やっぱり対面授業が良かったな…。寝起きで玄関を飛び出し、犬の散歩に出かけた時、ふと思った。その先生のダイナミックな授業を思い出して懐かしく感じた。もう受けられないのかと思うと日に日に寂しさが増してくる。まぁ、それくらい素敵な先生だったということである。なんだかんだ、その先生には3年間お世話になった。


未だに3月の卒業式の袴すら決めていないが、その時に手紙でも渡してお礼でも言おうと思った。その先生に出会っていなければ、間違いなく私の大学生活は充実していなかっただろうと思う。厳しくもあり、やる気のある生徒にはとことん向き合ってくださる先生だった。ここまで熱血な先生はなかなかいないと思う。授業の質は指導者で決まるとは、まさにその通りである。楽な授業を選んで楽に単位を取るのもいいかもしれないが、何かしら物足りなさを感じてしまう。その先生の授業を受けた後に他の先生の授業を受けると尚更そう感じてしまうのだった。

自分の性格上、尊敬できる人を見つけると、とことんついて行こうと思ってしまう。その先生に出会って最高で週4コマもの授業をとったこともあった。日に日に自分の実力が伸びているのを感じていてとても嬉しかった。自信もついた。

驚くなかれ、その先生はアメリカ人で、日本語はほぼ話せない。しかし、彼の授業に対する情熱はひしひしと伝わっていた。2回生の頃は、彼の授業を受けるのが多少怖かったが、次第に1番前に座って授業を受けるほど聞き入るようになって、今では受けられないのが寂しいとすら思えている。

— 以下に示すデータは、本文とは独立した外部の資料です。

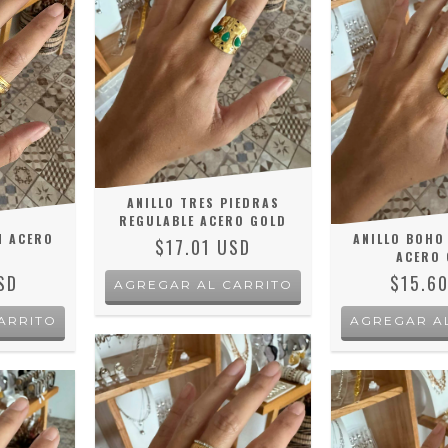
ANILLO TRES PIEDRAS
REGULABLE ACERO GOLD
M ACERO
ANILLO BOHO
$17.01 USD
ACERO 
SD
$15.6
ARRITO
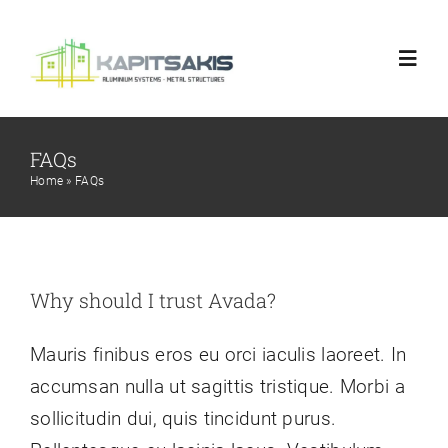
Skip
to
Toggl
content
Navig
Αρχική
FAQs
Home
»
FAQs
Εταιρεία
Προϊόντα
Why should I trust Avada?
Έργα
Mauris finibus eros eu orci iaculis laoreet. In
accumsan nulla ut sagittis tristique. Morbi a
Online Προσφορά
sollicitudin dui, quis tincidunt purus.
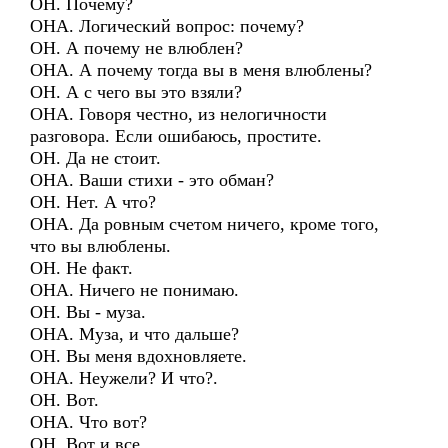
ОН. Почему?
ОНА. Логический вопрос: почему?
ОН. А почему не влюблен?
ОНА. А почему тогда вы в меня влюблены?
ОН. А с чего вы это взяли?
ОНА. Говоря честно, из нелогичности
разговора. Если ошибаюсь, простите.
ОН. Да не стоит.
ОНА. Ваши стихи - это обман?
ОН. Нет. А что?
ОНА. Да ровным счетом ничего, кроме того,
что вы влюблены.
ОН. Не факт.
ОНА. Ничего не понимаю.
ОН. Вы - муза.
ОНА. Муза, и что дальше?
ОН. Вы меня вдохновляете.
ОНА. Неужели? И что?.
ОН. Вот.
ОНА. Что вот?
ОН. Вот и все.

遅れた課題を提出するために、ドキドキしながら彼のオフィスのドアをノックしていたこともあった。当時英語が全く話せない私にも、容赦なく英語でのマシンガントークを浴びせてくる彼に、必死にしがみついていくように話す練習をしていた。オフィスに用事がある時は、言う内容を英語で考えて、台詞が飛ばないように覚えたこともあった。今考えると我ながら笑えてくる話ではあるが、どれをとっても懐かしく、自分の軌跡を辿ることができる。

少なからず彼の隠れファンも多く、授業を好んで選ぶ生徒もいた。紛れもなく、私もそのうちの1人だった。彼のように、尊敬の眼差しで、慕ってもらえるような人になりたいと心に誓った。